Seeing as both characters sat out the Avengers vs. Avengers airport battle in last year’s Captain America movie, this may feel a bit like their own version of Civil War -- with less players involved, sure, but which Hemsworth argues is just as epic. He explains, “Any time we go through the choreography or talk about how this is going to happen, it was like, More! More! What else can we throw in? How different can it look? What can we do that we haven't done before and visually up the stakes?"
Marvel fans have been clamoring to see Planet Hulk on the big screen for years and, asked to describe the battle in three words, Waititi counts off on his fingers: “Long. Time. Coming.” The director appears confident that his take will deliver, too. "We really test both of the characters in this fight. They get put through their paces,” he says. “There are certain shots that we're planning to do in this fight, which I think are going to become very memorable in cinematic history."
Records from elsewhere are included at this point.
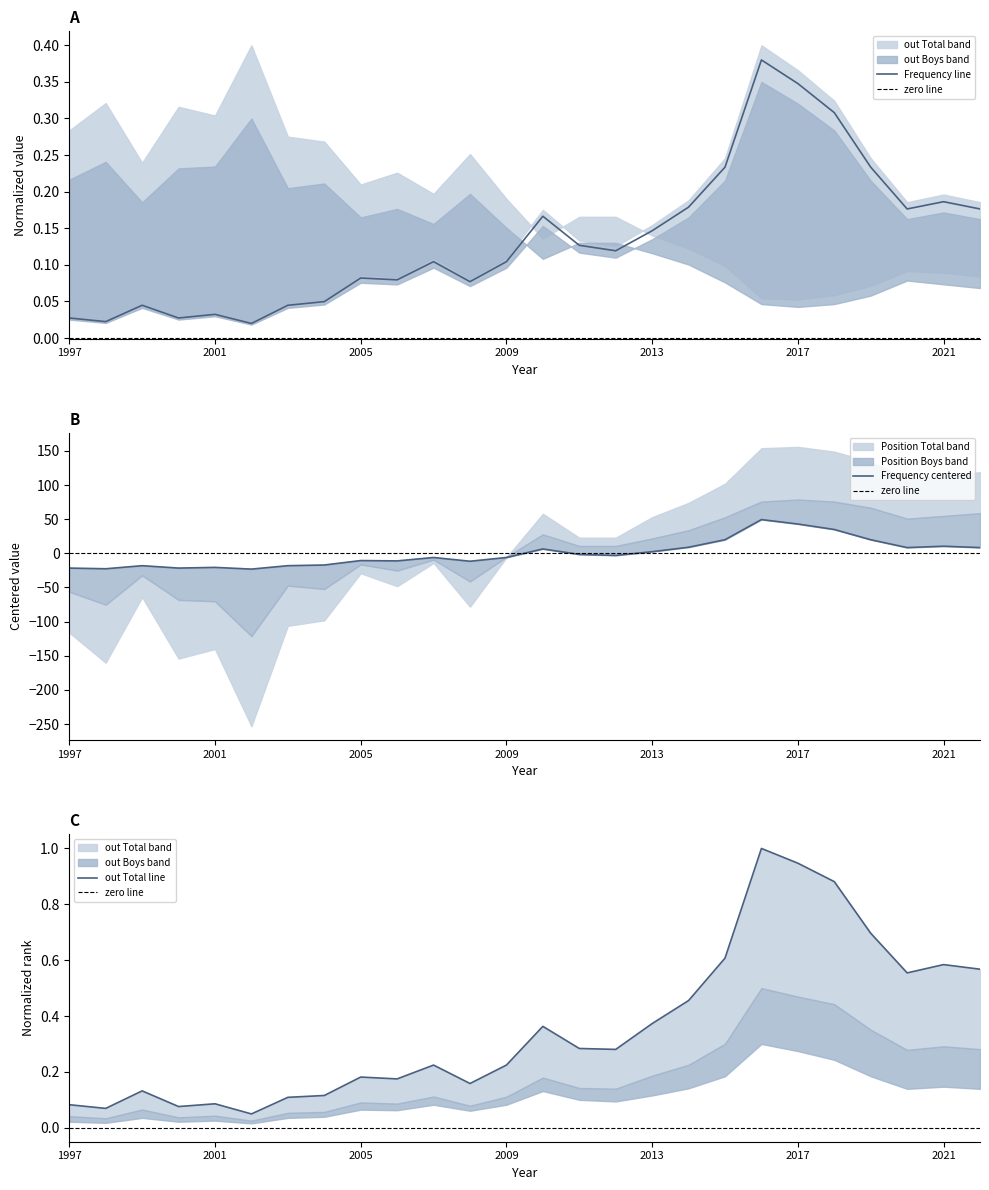

At how many categories does at least one series exceed -20?

26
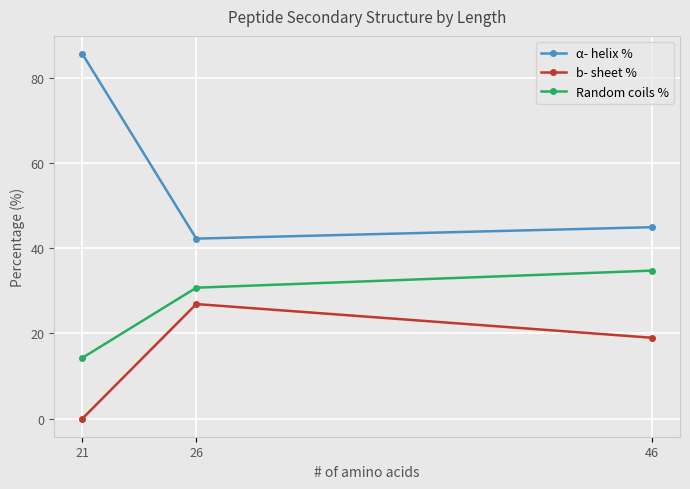

Is it true that Random coils % equals 47.2 at 26?

False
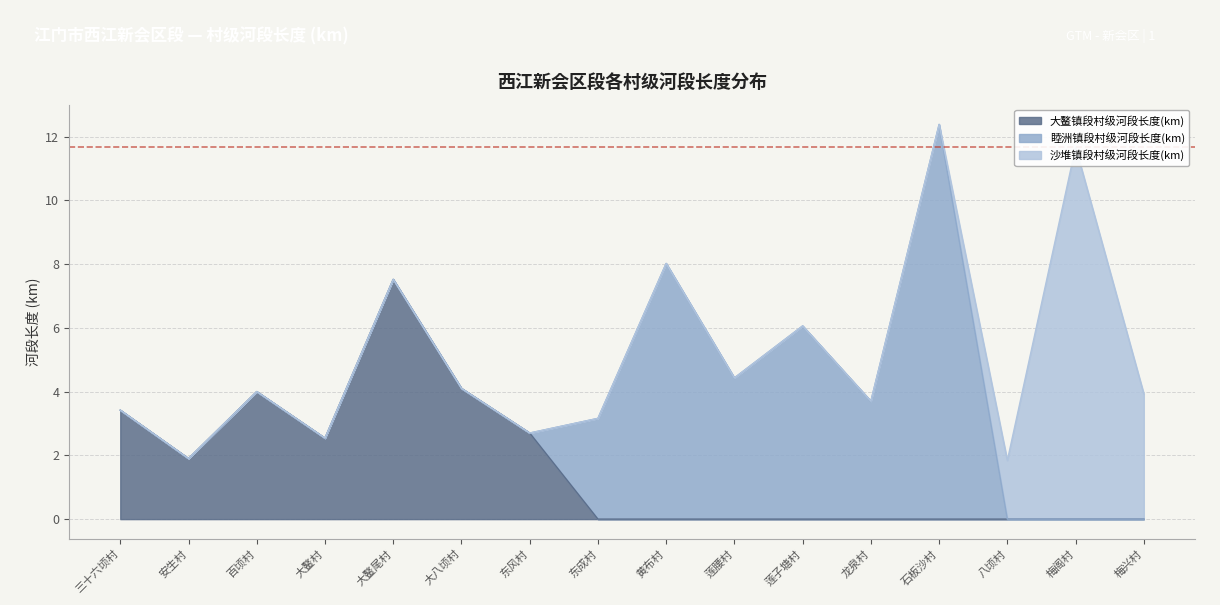

The 沙堆镇段村级河段长度(km) series shows -7.6 at 大鳌村. True or false?

False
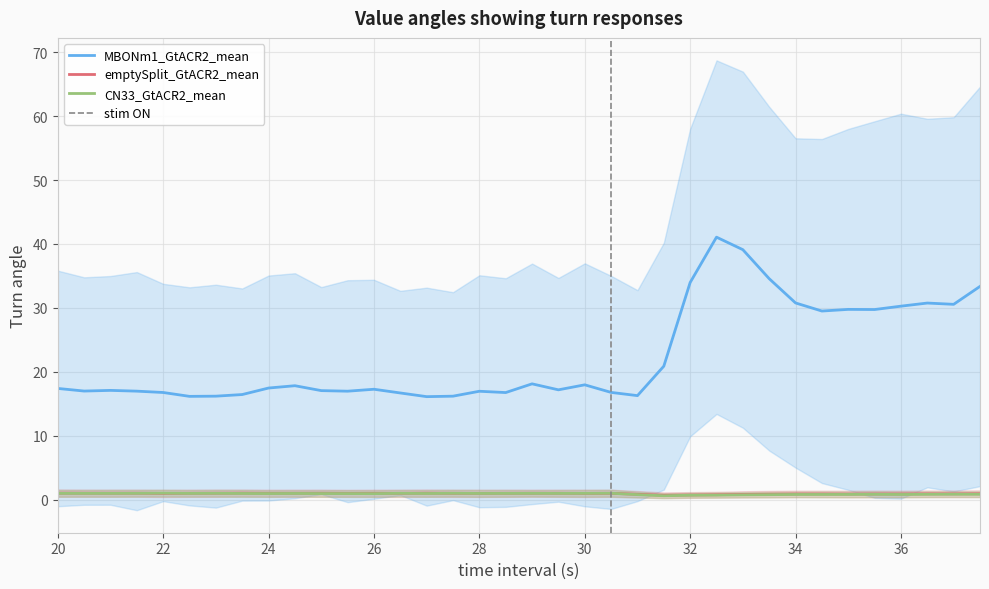

True or false: MBONm1_GtACR2_mean and emptySplit_GtACR2_mean cross at least once.

False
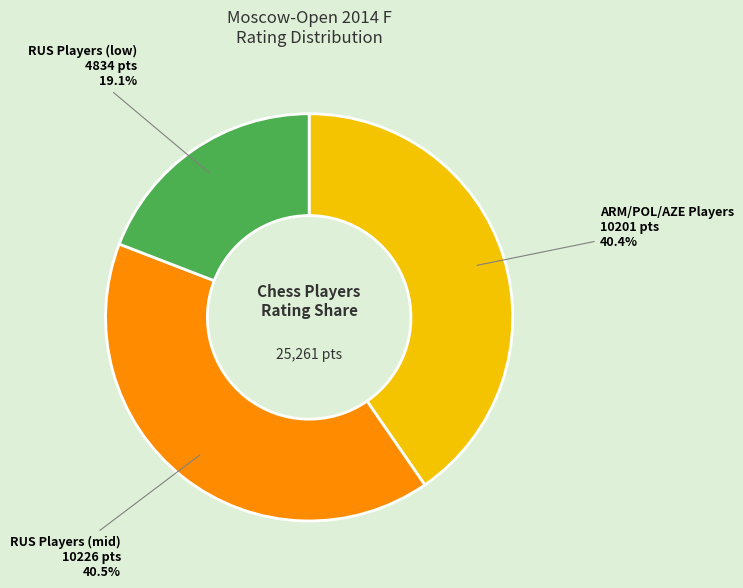

How many segments does this pie chart have?

3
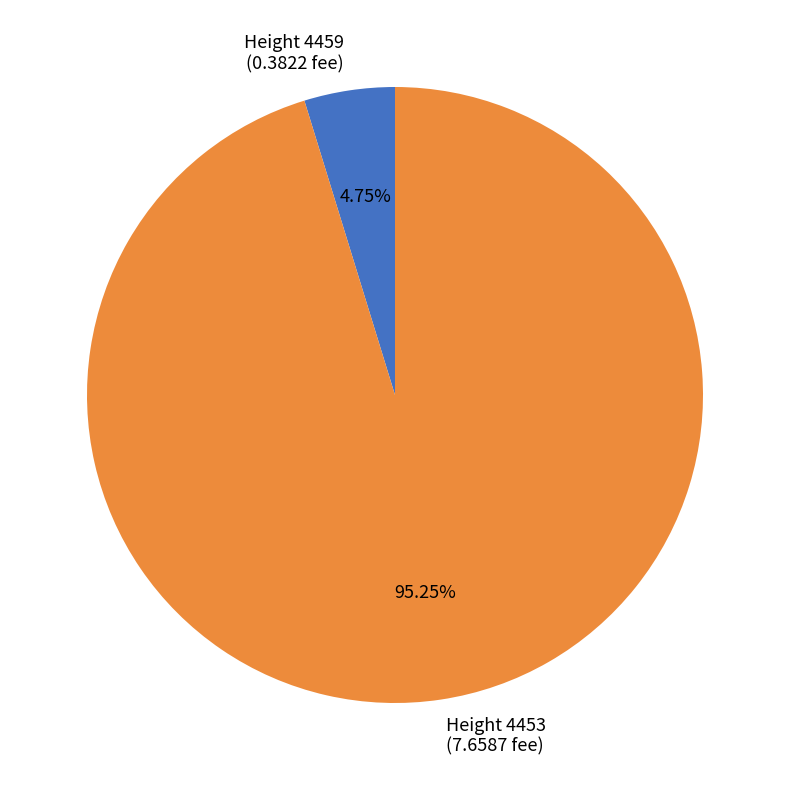

Does any single category account for the majority?

Yes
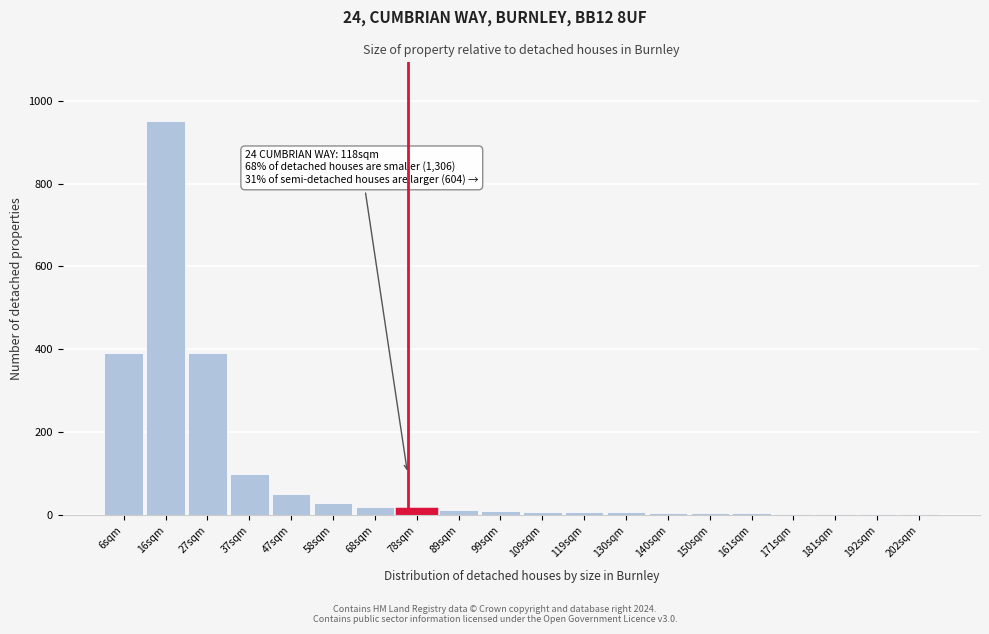

Is it true that the value at 47sqm is 50?

True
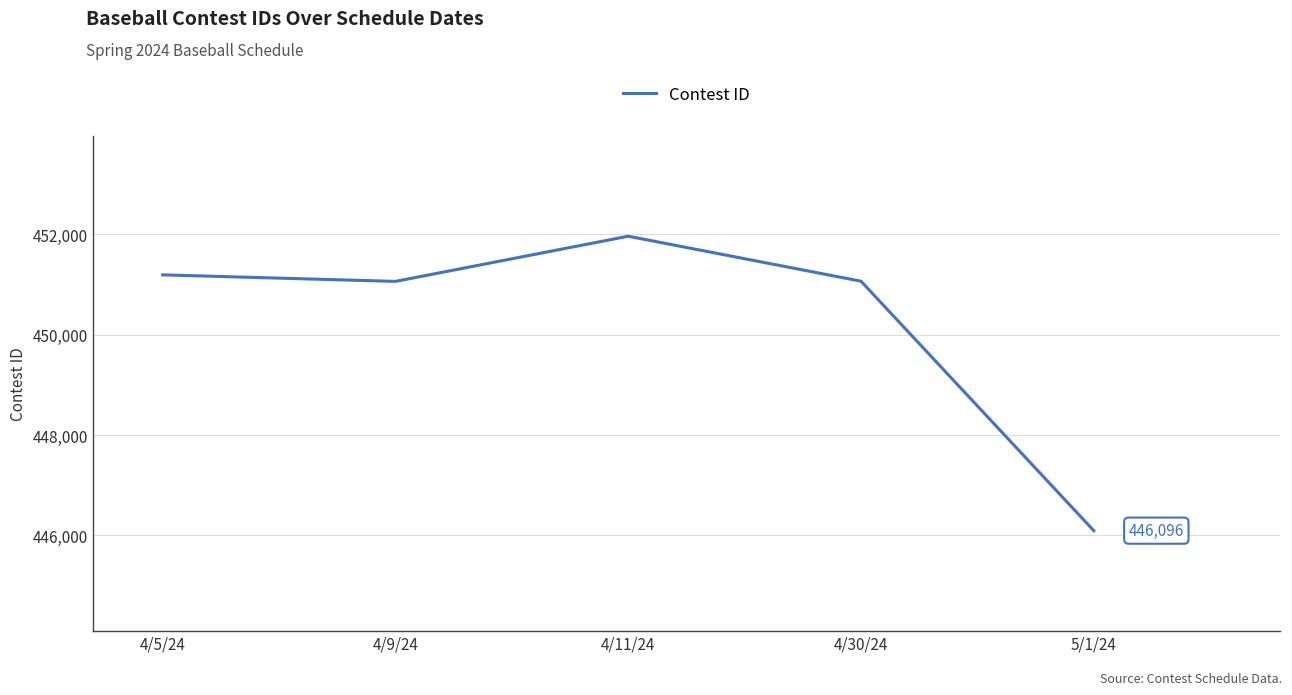

True or false: the data has more than 2 interior local peaks.

False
Who is she? A kickass warrior, an eccentric game maker, a cosmic road trip for Thor and Hulk and a haircut do not a Marvel movie make. Enter the big bad of the film and the MCU’s first female villain: Hela, the goddess of death, played by Cate Blanchett.
“She is someone people have been wanting to see for a long time,” Waititi wagers of the classic comic book character. “And there's no one better than Cate, in my opinion...Obviously, she's a great actor, but she's also really funny. She brings something to this character that, I think, makes this probably the most interesting of all the Marvel villains that I've seen so far...The character is evil, then also there's layers to that. It's not just someone who wants to take over the world. There's a lot more going on for her.”
Blanchett had already wrapped by the time ET arrived on set, which Waititi also lamented, saying, "You just love watching her. I was really sad when she left, because I just wanted to figure out how we could write more scenes for her.”
What about Loki? Tom Hiddleston’s beloved baddie, who has attempted to wreak havoc in each of the Thor films and more beyond that, was last seen in The Dark World masquerading as King Odin (Anthony Hopkins) and assuming his father’s throne on Asgard. (“What we don’t know is what has happened to Odin,” Waititi notes. “Which is what we find out in this film.”)
Loki’s loyalties are far from truly loyal, though -- in various stills from the film, he is pictured fraternizing with Thor, The Grandmaster and Hela -- so how exactly he factors into Ragnarok remains to be seen. Waititi wants to keep it that way. “Loki has been in Asgard, ruling in his own way,” he says coyly. “There's a really fun scene where we find him in the film and start unmasking Loki and his whole journey."
Thor: Ragnarok arrives in theaters on Nov. 3.